**Task description**
Which lines below contain "programId"? Copy every one of them.

**Information supplied**
*** Begin section ***

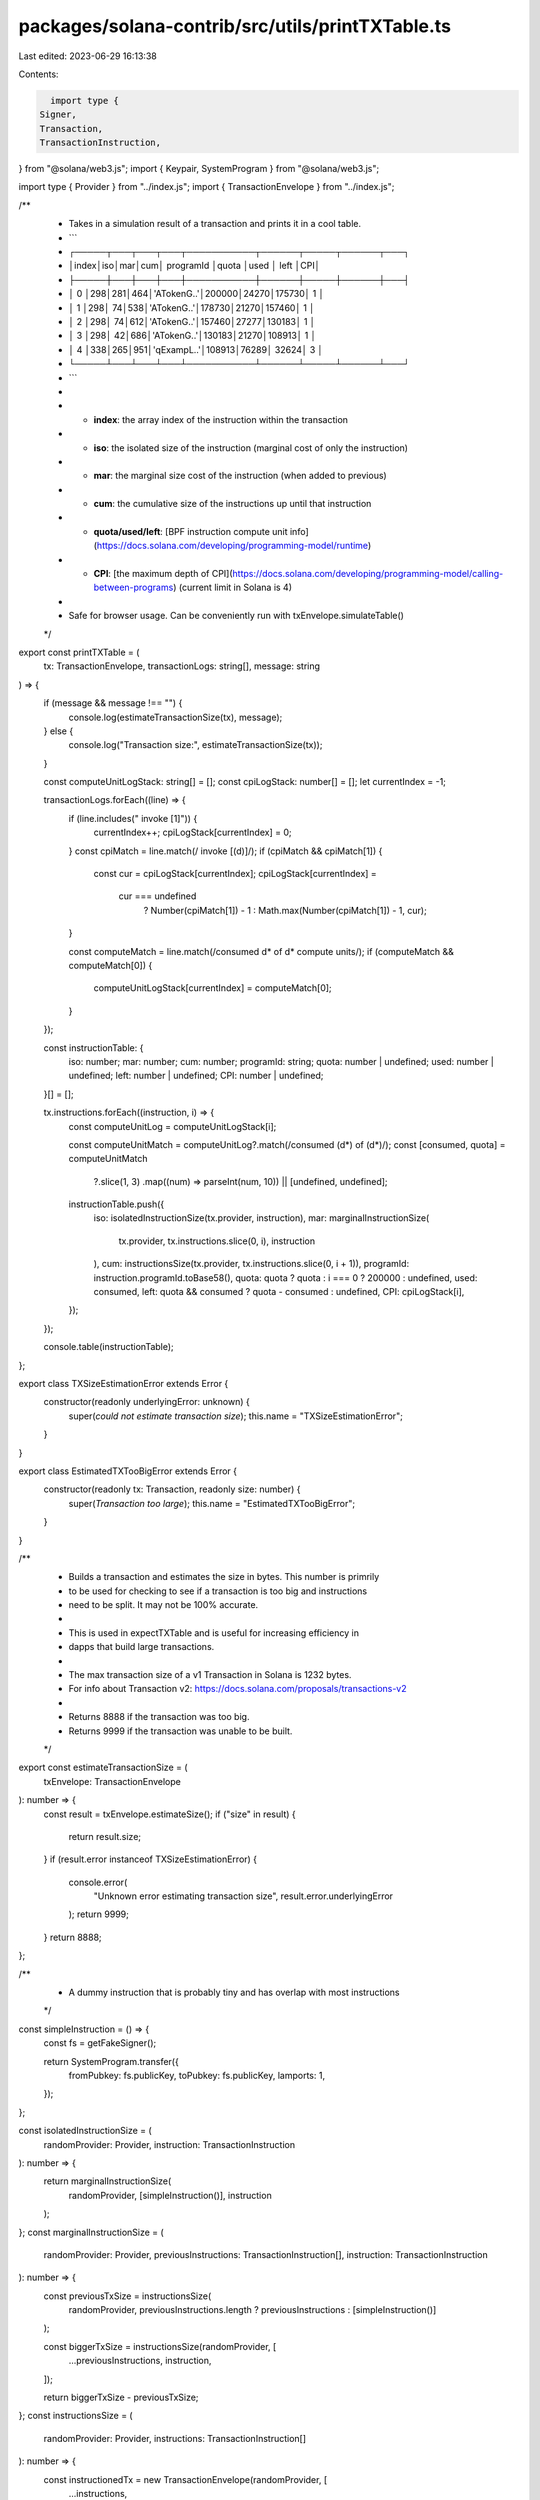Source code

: packages/solana-contrib/src/utils/printTXTable.ts
=================================================

Last edited: 2023-06-29 16:13:38

Contents:

.. code-block:: ts

    import type {
  Signer,
  Transaction,
  TransactionInstruction,
} from "@solana/web3.js";
import { Keypair, SystemProgram } from "@solana/web3.js";

import type { Provider } from "../index.js";
import { TransactionEnvelope } from "../index.js";

/**
 * Takes in a simulation result of a transaction and prints it in a cool table.
 * ```
 *    ┌─────┬───┬───┬───┬───────────┬──────┬─────┬──────┬───┐
 *    │index│iso│mar│cum│ programId │quota │used │ left │CPI│
 *    ├─────┼───┼───┼───┼───────────┼──────┼─────┼──────┼───┤
 *    │  0  │298│281│464│'ATokenG..'│200000│24270│175730│ 1 │
 *    │  1  │298│ 74│538│'ATokenG..'│178730│21270│157460│ 1 │
 *    │  2  │298│ 74│612│'ATokenG..'│157460│27277│130183│ 1 │
 *    │  3  │298│ 42│686│'ATokenG..'│130183│21270│108913│ 1 │
 *    │  4  │338│265│951│'qExampL..'│108913│76289│ 32624│ 3 │
 *    └─────┴───┴───┴───┴───────────┴──────┴─────┴──────┴───┘
 * ```
 *
 * - **index**: the array index of the instruction within the transaction
 * - **iso**: the isolated size of the instruction (marginal cost of only the instruction)
 * - **mar**: the marginal size cost of the instruction (when added to previous)
 * - **cum**: the cumulative size of the instructions up until that instruction
 * - **quota/used/left**: [BPF instruction compute unit info](https://docs.solana.com/developing/programming-model/runtime)
 * - **CPI**: [the maximum depth of CPI](https://docs.solana.com/developing/programming-model/calling-between-programs) (current limit in Solana is 4)
 *
 * Safe for browser usage. Can be conveniently run with txEnvelope.simulateTable()
 */
export const printTXTable = (
  tx: TransactionEnvelope,
  transactionLogs: string[],
  message: string
) => {
  if (message && message !== "") {
    console.log(estimateTransactionSize(tx), message);
  } else {
    console.log("Transaction size:", estimateTransactionSize(tx));
  }

  const computeUnitLogStack: string[] = [];
  const cpiLogStack: number[] = [];
  let currentIndex = -1;

  transactionLogs.forEach((line) => {
    if (line.includes(" invoke [1]")) {
      currentIndex++;
      cpiLogStack[currentIndex] = 0;
    }
    const cpiMatch = line.match(/ invoke \[(\d)\]/);
    if (cpiMatch && cpiMatch[1]) {
      const cur = cpiLogStack[currentIndex];
      cpiLogStack[currentIndex] =
        cur === undefined
          ? Number(cpiMatch[1]) - 1
          : Math.max(Number(cpiMatch[1]) - 1, cur);
    }

    const computeMatch = line.match(/consumed \d* of \d* compute units/);
    if (computeMatch && computeMatch[0]) {
      computeUnitLogStack[currentIndex] = computeMatch[0];
    }
  });

  const instructionTable: {
    iso: number;
    mar: number;
    cum: number;
    programId: string;
    quota: number | undefined;
    used: number | undefined;
    left: number | undefined;
    CPI: number | undefined;
  }[] = [];

  tx.instructions.forEach((instruction, i) => {
    const computeUnitLog = computeUnitLogStack[i];

    const computeUnitMatch = computeUnitLog?.match(/consumed (\d*) of (\d*)/);
    const [consumed, quota] = computeUnitMatch
      ?.slice(1, 3)
      .map((num) => parseInt(num, 10)) || [undefined, undefined];

    instructionTable.push({
      iso: isolatedInstructionSize(tx.provider, instruction),
      mar: marginalInstructionSize(
        tx.provider,
        tx.instructions.slice(0, i),
        instruction
      ),
      cum: instructionsSize(tx.provider, tx.instructions.slice(0, i + 1)),
      programId: instruction.programId.toBase58(),
      quota: quota ? quota : i === 0 ? 200000 : undefined,
      used: consumed,
      left: quota && consumed ? quota - consumed : undefined,
      CPI: cpiLogStack[i],
    });
  });

  console.table(instructionTable);
};

export class TXSizeEstimationError extends Error {
  constructor(readonly underlyingError: unknown) {
    super(`could not estimate transaction size`);
    this.name = "TXSizeEstimationError";
  }
}

export class EstimatedTXTooBigError extends Error {
  constructor(readonly tx: Transaction, readonly size: number) {
    super(`Transaction too large`);
    this.name = "EstimatedTXTooBigError";
  }
}

/**
 * Builds a transaction and estimates the size in bytes. This number is primrily
 * to be used for checking to see if a transaction is too big and instructions
 * need to be split. It may not be 100% accurate.
 *
 * This is used in expectTXTable and is useful for increasing efficiency in
 * dapps that build large transactions.
 *
 * The max transaction size of a v1 Transaction in Solana is 1232 bytes.
 * For info about Transaction v2: https://docs.solana.com/proposals/transactions-v2
 *
 * Returns 8888 if the transaction was too big.
 * Returns 9999 if the transaction was unable to be built.
 */
export const estimateTransactionSize = (
  txEnvelope: TransactionEnvelope
): number => {
  const result = txEnvelope.estimateSize();
  if ("size" in result) {
    return result.size;
  }
  if (result.error instanceof TXSizeEstimationError) {
    console.error(
      "Unknown error estimating transaction size",
      result.error.underlyingError
    );
    return 9999;
  }
  return 8888;
};

/**
 * A dummy instruction that is probably tiny and has overlap with most instructions
 */
const simpleInstruction = () => {
  const fs = getFakeSigner();

  return SystemProgram.transfer({
    fromPubkey: fs.publicKey,
    toPubkey: fs.publicKey,
    lamports: 1,
  });
};

const isolatedInstructionSize = (
  randomProvider: Provider,
  instruction: TransactionInstruction
): number => {
  return marginalInstructionSize(
    randomProvider,
    [simpleInstruction()],
    instruction
  );
};
const marginalInstructionSize = (
  randomProvider: Provider,
  previousInstructions: TransactionInstruction[],
  instruction: TransactionInstruction
): number => {
  const previousTxSize = instructionsSize(
    randomProvider,
    previousInstructions.length ? previousInstructions : [simpleInstruction()]
  );

  const biggerTxSize = instructionsSize(randomProvider, [
    ...previousInstructions,
    instruction,
  ]);

  return biggerTxSize - previousTxSize;
};
const instructionsSize = (
  randomProvider: Provider,
  instructions: TransactionInstruction[]
): number => {
  const instructionedTx = new TransactionEnvelope(randomProvider, [
    ...instructions,
  ]);

  return estimateTransactionSize(instructionedTx);
};

let fakeSigner: Signer | undefined = undefined;
const getFakeSigner = (): Signer => {
  if (!fakeSigner) {
    fakeSigner = Keypair.generate();
  }
  return fakeSigner;
};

*** End section ***

**Answer section**
 *    │index│iso│mar│cum│ programId │quota │used │ left │CPI│
    programId: string;
      programId: instruction.programId.toBase58(),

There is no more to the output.